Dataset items
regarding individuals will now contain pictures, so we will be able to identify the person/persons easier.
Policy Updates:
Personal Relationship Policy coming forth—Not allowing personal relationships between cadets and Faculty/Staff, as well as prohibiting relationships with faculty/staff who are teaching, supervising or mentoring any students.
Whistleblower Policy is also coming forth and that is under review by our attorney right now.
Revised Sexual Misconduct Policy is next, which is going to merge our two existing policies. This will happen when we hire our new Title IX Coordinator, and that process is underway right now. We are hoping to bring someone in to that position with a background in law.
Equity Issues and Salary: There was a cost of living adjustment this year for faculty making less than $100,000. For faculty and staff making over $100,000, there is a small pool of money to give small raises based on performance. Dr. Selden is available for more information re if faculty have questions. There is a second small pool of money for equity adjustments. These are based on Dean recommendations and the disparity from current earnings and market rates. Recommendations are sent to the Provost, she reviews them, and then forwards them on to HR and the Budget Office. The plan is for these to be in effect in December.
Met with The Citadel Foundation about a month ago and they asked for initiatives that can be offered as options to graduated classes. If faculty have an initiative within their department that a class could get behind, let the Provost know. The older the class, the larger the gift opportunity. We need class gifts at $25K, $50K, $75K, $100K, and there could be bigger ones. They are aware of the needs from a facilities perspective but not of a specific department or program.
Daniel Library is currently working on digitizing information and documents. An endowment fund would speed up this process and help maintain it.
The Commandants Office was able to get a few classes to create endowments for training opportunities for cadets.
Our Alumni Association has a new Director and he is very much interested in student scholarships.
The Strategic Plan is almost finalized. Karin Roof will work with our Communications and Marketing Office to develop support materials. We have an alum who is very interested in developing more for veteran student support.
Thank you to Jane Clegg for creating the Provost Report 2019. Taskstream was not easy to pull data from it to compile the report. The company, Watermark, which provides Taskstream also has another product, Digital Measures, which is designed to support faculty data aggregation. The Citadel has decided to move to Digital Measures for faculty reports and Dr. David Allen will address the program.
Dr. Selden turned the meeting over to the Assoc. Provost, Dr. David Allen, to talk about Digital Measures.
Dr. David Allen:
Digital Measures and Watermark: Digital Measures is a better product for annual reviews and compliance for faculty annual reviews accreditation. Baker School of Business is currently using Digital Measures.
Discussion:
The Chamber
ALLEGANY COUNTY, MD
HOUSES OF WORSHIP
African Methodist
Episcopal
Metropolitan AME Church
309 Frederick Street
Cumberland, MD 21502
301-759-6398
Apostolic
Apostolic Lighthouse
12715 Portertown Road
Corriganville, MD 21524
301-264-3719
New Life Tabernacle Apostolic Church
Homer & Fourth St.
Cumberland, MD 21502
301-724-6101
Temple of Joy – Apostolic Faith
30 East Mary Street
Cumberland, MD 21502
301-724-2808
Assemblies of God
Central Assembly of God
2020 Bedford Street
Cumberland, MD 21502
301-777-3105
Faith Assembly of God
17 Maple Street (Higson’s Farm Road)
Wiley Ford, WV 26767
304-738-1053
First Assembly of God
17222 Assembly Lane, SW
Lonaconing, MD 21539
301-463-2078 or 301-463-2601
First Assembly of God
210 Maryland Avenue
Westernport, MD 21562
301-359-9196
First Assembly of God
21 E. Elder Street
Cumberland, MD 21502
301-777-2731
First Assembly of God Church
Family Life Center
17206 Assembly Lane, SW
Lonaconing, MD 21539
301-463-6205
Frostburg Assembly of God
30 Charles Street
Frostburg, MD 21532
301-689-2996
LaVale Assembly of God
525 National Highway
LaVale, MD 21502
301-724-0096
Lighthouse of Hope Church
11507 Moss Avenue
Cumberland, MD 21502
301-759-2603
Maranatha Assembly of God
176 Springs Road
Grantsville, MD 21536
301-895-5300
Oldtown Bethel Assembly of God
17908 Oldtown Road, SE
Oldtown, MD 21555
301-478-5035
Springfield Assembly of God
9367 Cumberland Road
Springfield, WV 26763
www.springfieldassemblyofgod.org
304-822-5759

ACTION ITEM
Write out the records exactly, starting at the first line and stopping after the line that contains "Personal Relationship Policy".

COMPLETED EXERCISE
regarding individuals will now contain pictures, so we will be able to identify the person/persons easier.
Policy Updates:
Personal Relationship Policy coming forth—Not allowing personal relationships between cadets and Faculty/Staff, as well as prohibiting relationships with faculty/staff who are teaching, supervising or mentoring any students.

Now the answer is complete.